Bien que récent, le mouvement #MeToo Hôpital a déjà produit des changements, conduisant notamment l’Ordre des médecins à une forme d’autocritique. Son vice-président, Jean-Marcel Mourgues, a admis sur France Inter, le 29 mai : “nous étions dans un silence” sur ces questions jusqu’ici. Il a annoncé plusieurs mesures pour que des sanctions soient effectivement prononcées par l’Ordre contre les médecins auteurs de violences sexuelles, notamment la création d’une commission nationale des plaintes déposées à ce sujet.
Le mouvement #MeToo Hôpital n’a pas encore produit un changement radical des mentalités, face à une culture et des traditions hospitalières bien ancrées.

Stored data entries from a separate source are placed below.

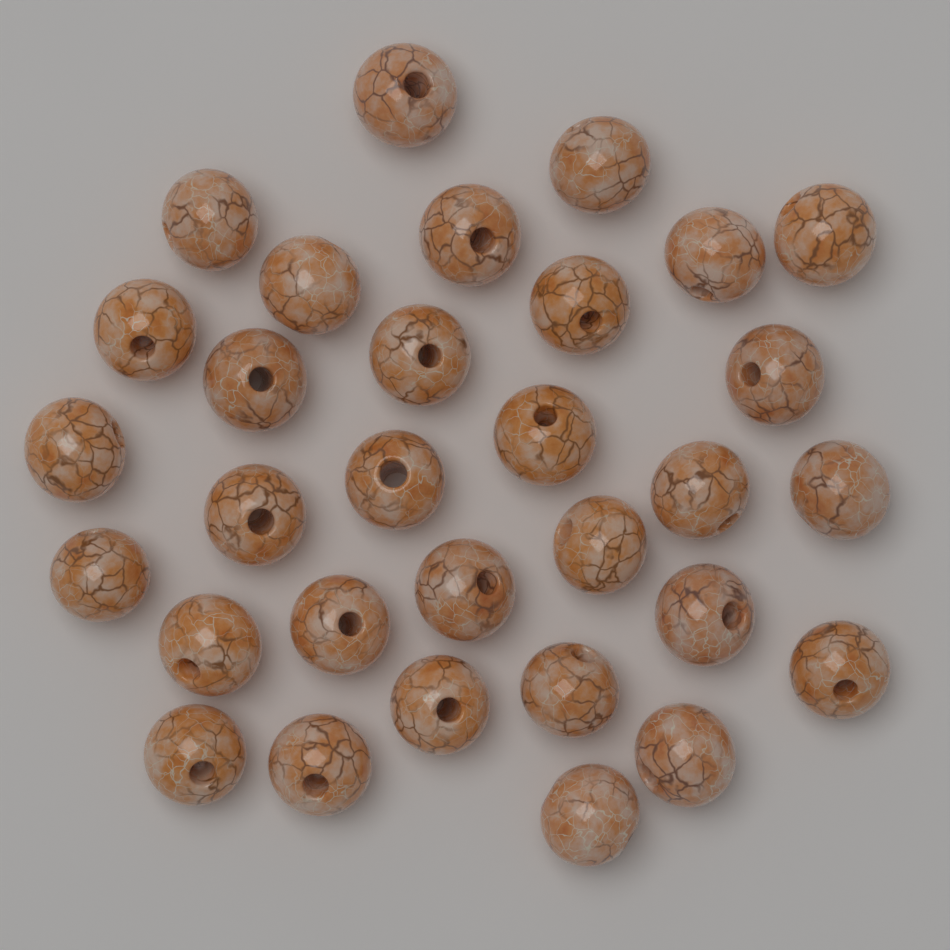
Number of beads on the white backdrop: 31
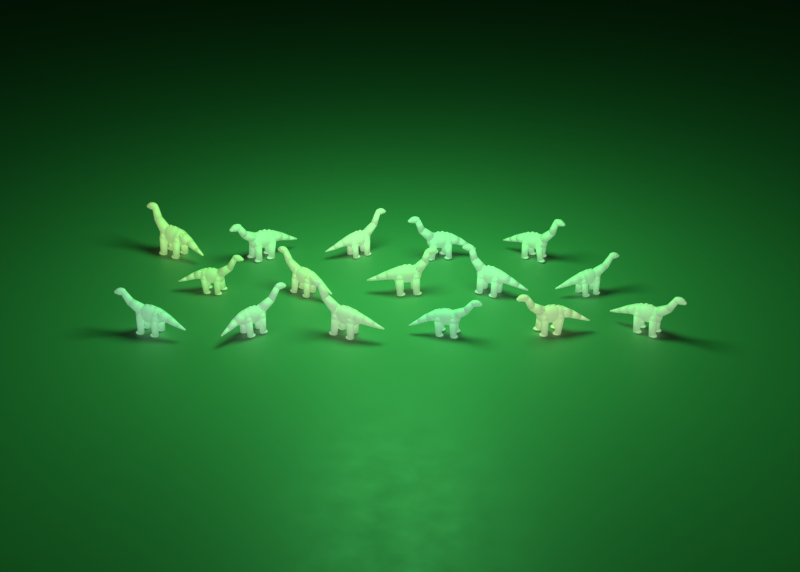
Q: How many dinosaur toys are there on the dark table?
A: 16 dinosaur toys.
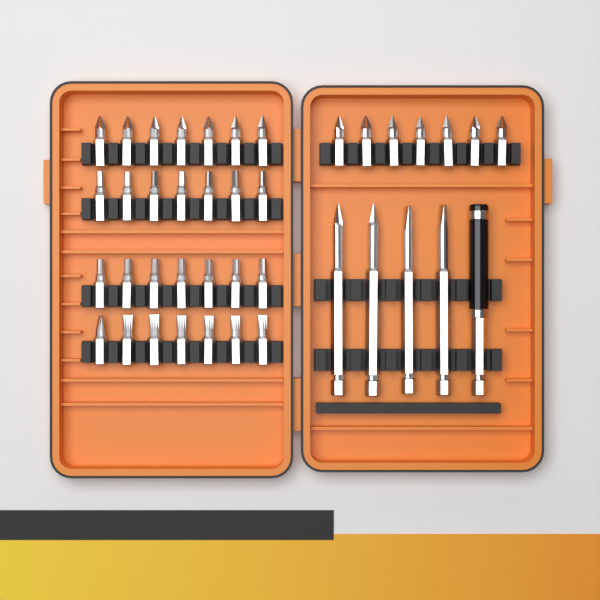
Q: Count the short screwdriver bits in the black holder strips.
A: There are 35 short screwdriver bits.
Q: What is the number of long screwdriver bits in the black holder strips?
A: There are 4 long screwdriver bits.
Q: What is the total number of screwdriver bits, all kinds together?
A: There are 39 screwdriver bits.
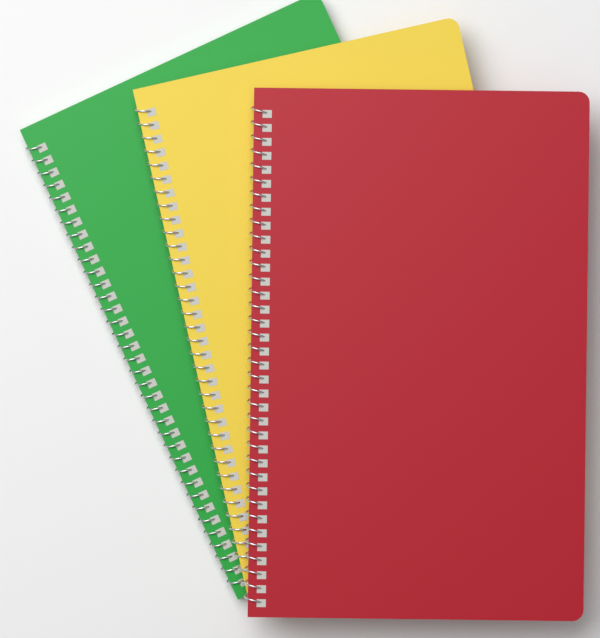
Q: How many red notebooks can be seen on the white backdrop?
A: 1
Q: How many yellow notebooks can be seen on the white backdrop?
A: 1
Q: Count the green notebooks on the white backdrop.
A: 1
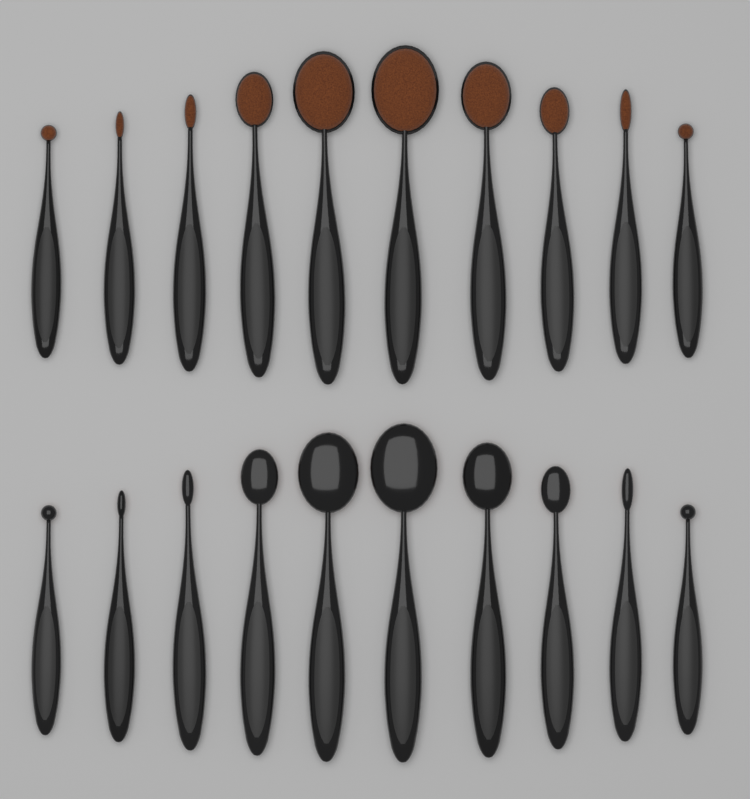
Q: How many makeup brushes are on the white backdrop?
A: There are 20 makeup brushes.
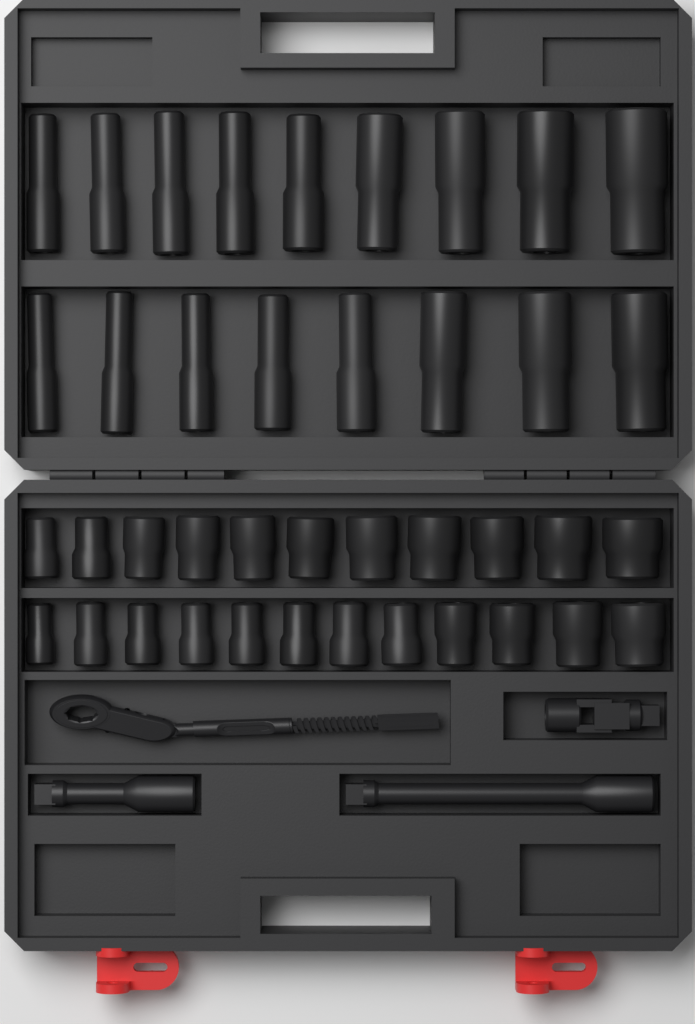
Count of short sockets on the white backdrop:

Mais il a permis une prise de conscience qui ne se limite plus à la jeune génération. Ainsi, la journaliste Solenne Le Hen, de France Info, a interrogé Hélène, 52 ans. Cette médecin expérimentée accueille désormais toutes les étudiantes en médecine en leur disant “Au moindre propos ou geste déplacé, venez m’en parler, on ne laissera pas faire”. Dans le reportage, elle dialogue avec Sophie, 24 ans, interne : “Tu as raison sur le fait de dire que les nouvelles générations d’hommes qui arrivent maintenant, en tout cas ceux que je vois passer comme internes, sont généralement irréprochables, sensibilisés à ces questions”.